··· Excerpted text

I then showered and got dressed for work, making a point of putting on sneakers because my feet are achy from running yesterday; I probably need new running shoes, so I’ll pay attention to the signals my feet are sending and go shopping this weekend.
At work, I drank a glass of water and took regular breaks from my desk (usually to head for the bathroom, tiny-bladdered-freak that I am). Around 10, I snacked on some carrots and hummus, and two squares of dark chocolate. Tasty!
Lunch was pretty typical: ham and cheddar on whole wheat, a huge banana, a cookie (today was double chocolate chunk), and coffee. I took the stairs back up to my office because it’s faster than the elevators.
Mid-afternoon, I got peckish, so I had a granola bar and deeply regretted not packing cheese and crackers this morning because that’s what I really wanted. Oh, well. Sometimes I just have to eat what’s available when I’m hungry; I don’t always make perfect food matches.

······

Objective
Decide whether each statement agrees with the workday diary above, answering yes or no and quoting the words from the diary that settle it. 1. The writer wore sneakers because of sore feet from a run the day before. 2. The cookie at lunch was oatmeal raisin. 3. After lunch, the writer rode the elevator back up to the office. The material after this sentence is separate from the text and has nothing to do with it.

··· Record list

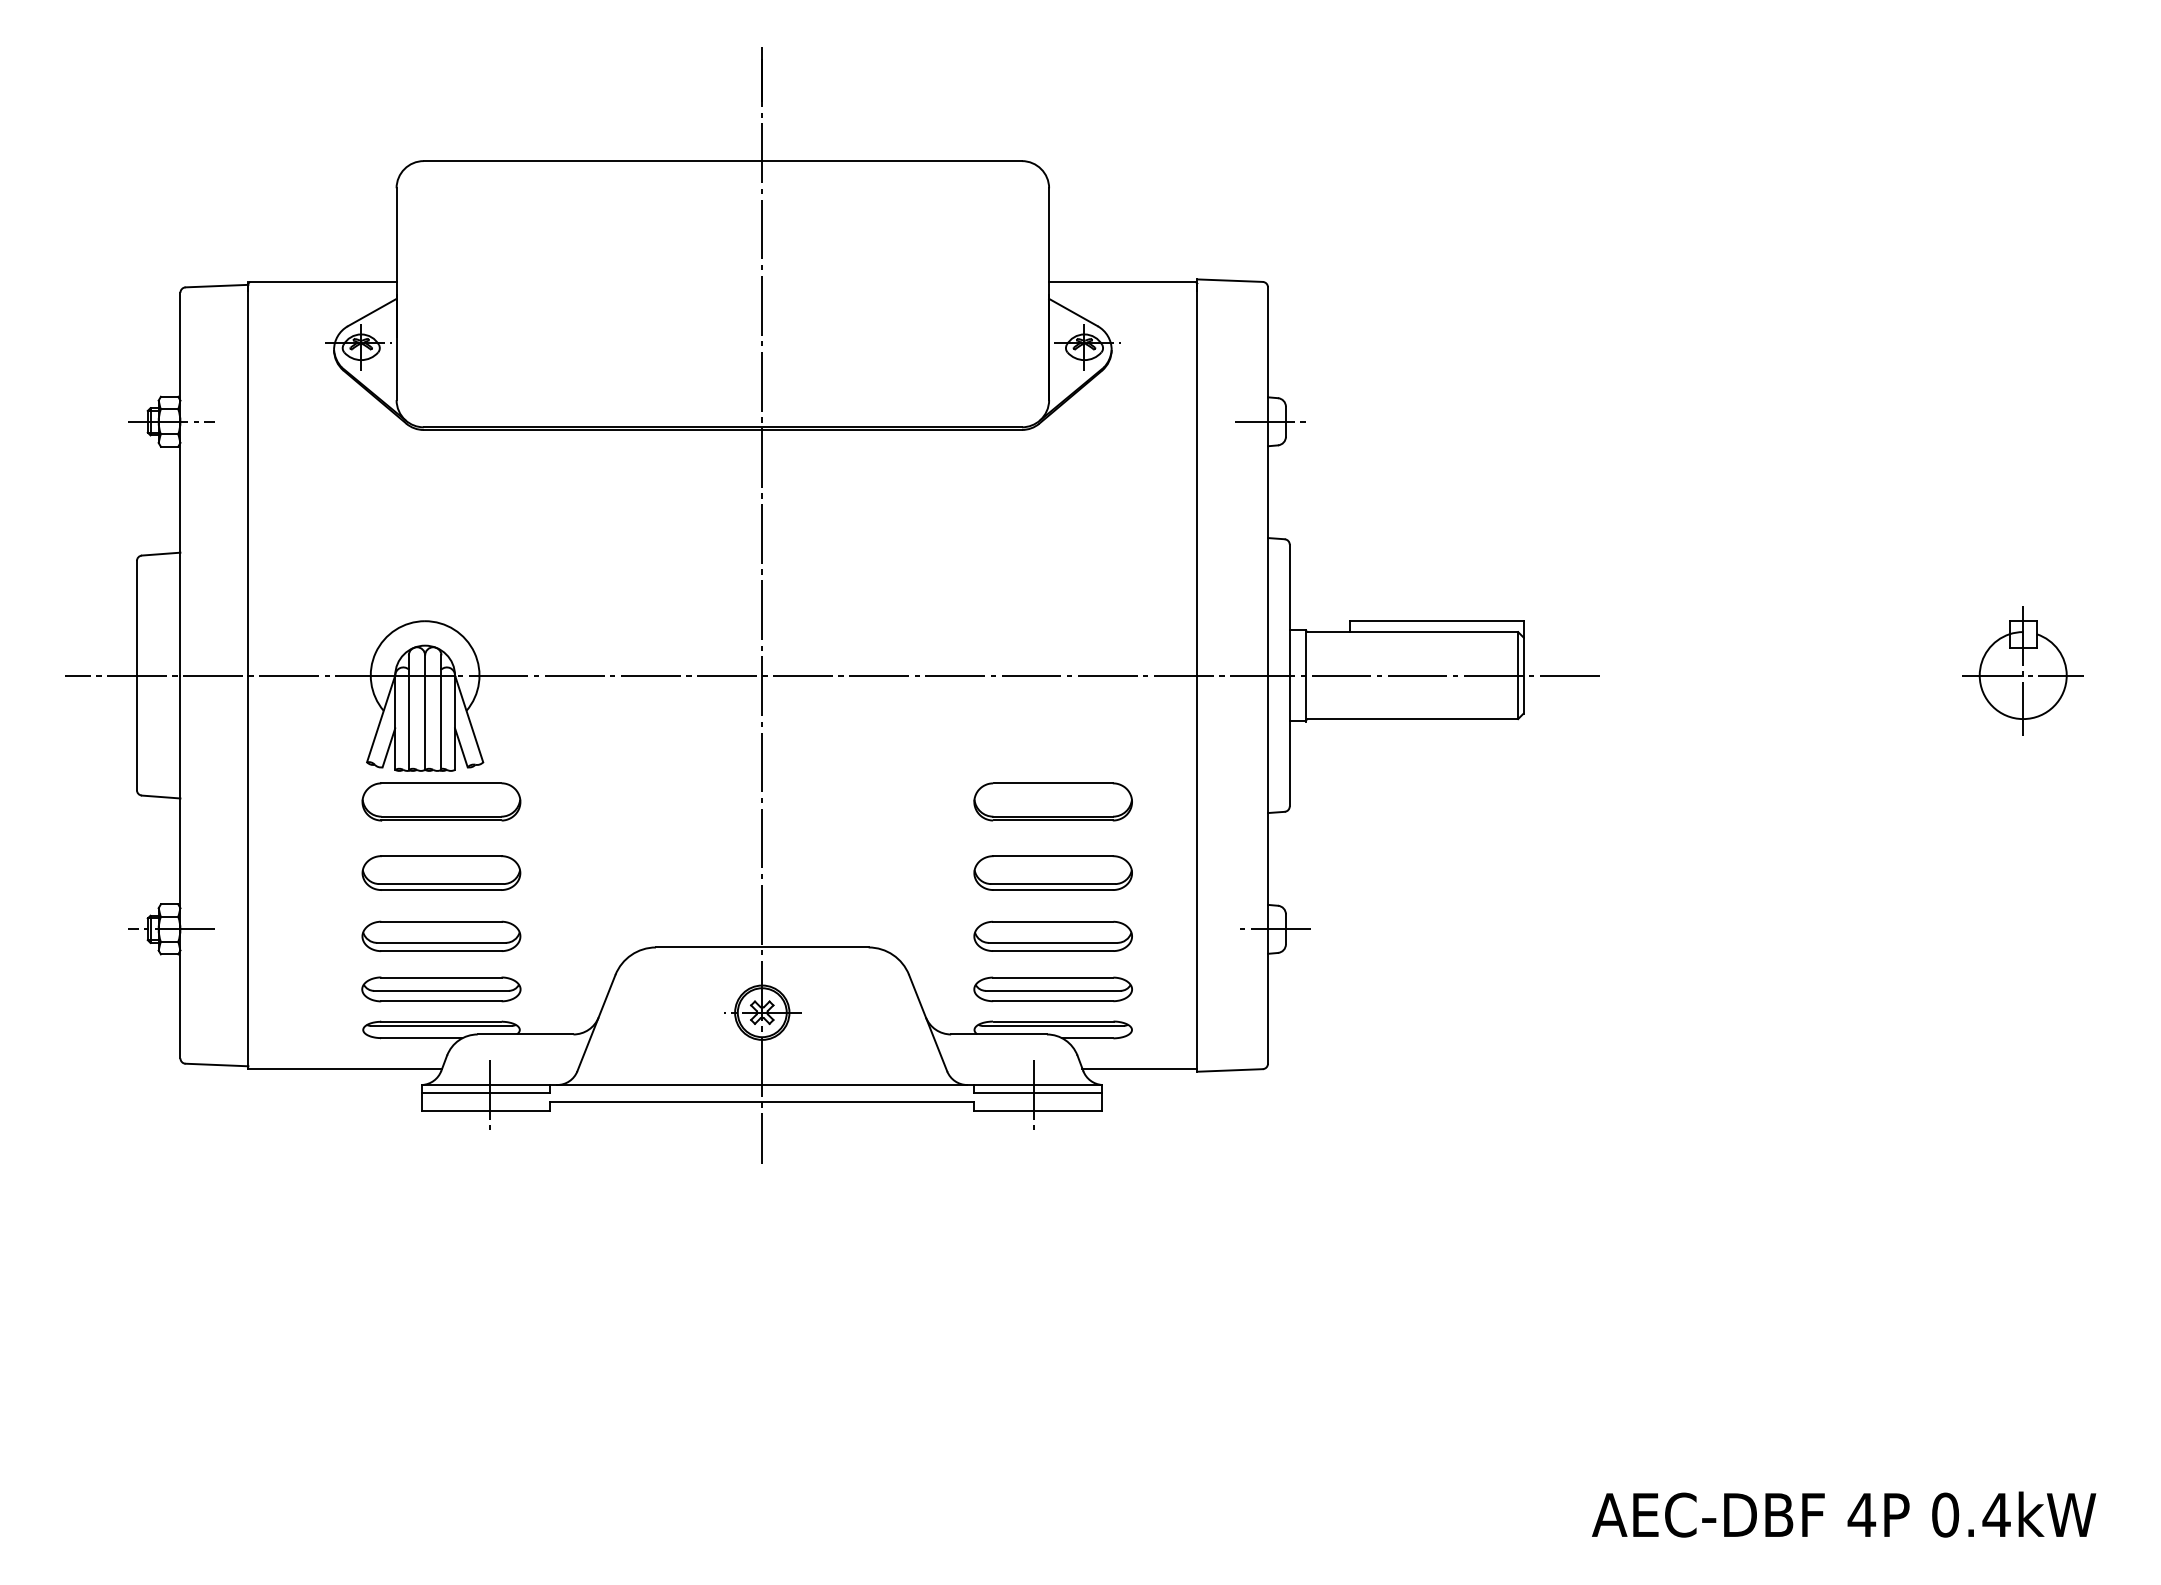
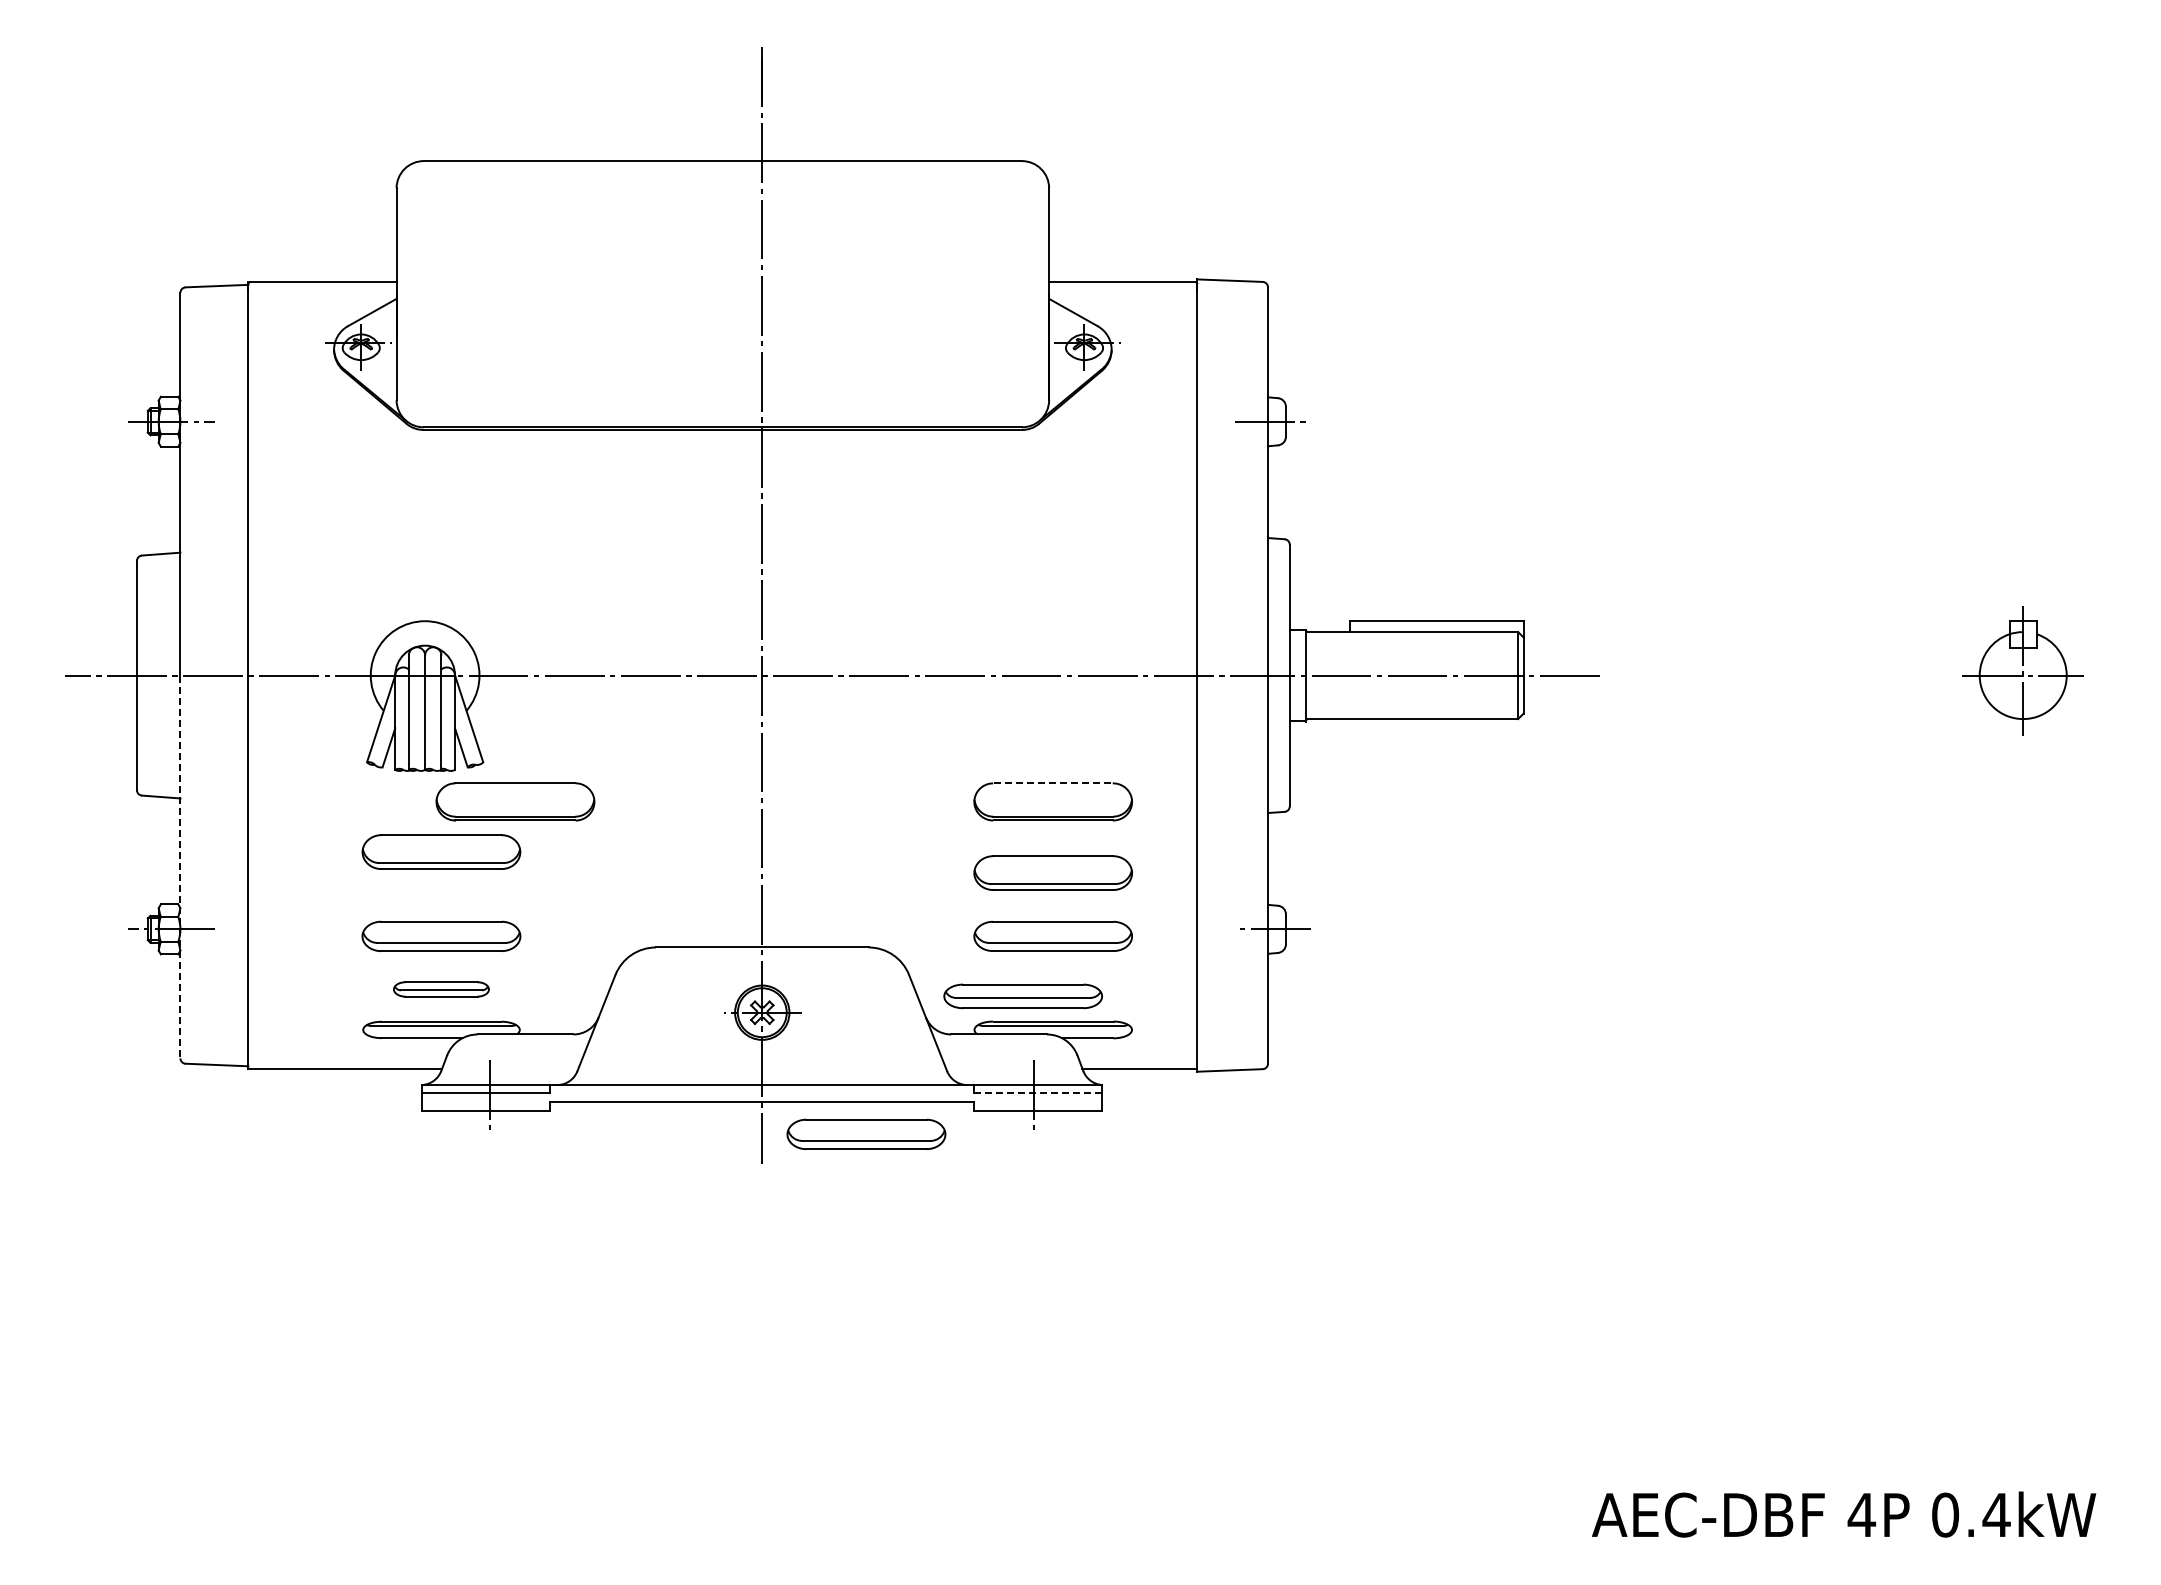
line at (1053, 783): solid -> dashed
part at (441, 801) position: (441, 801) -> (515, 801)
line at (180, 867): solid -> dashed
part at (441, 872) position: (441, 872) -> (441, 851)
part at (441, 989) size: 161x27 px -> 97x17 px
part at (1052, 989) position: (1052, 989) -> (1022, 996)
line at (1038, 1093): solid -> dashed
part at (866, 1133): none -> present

······
··· Record list

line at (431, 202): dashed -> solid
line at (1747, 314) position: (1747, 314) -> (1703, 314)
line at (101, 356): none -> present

······

Written response
1. Yes: "making a point of putting on sneakers because my feet are achy from running yesterday"
2. No: "a cookie (today was double chocolate chunk)"
3. No: "I took the stairs back up to my office because it’s faster than the elevators."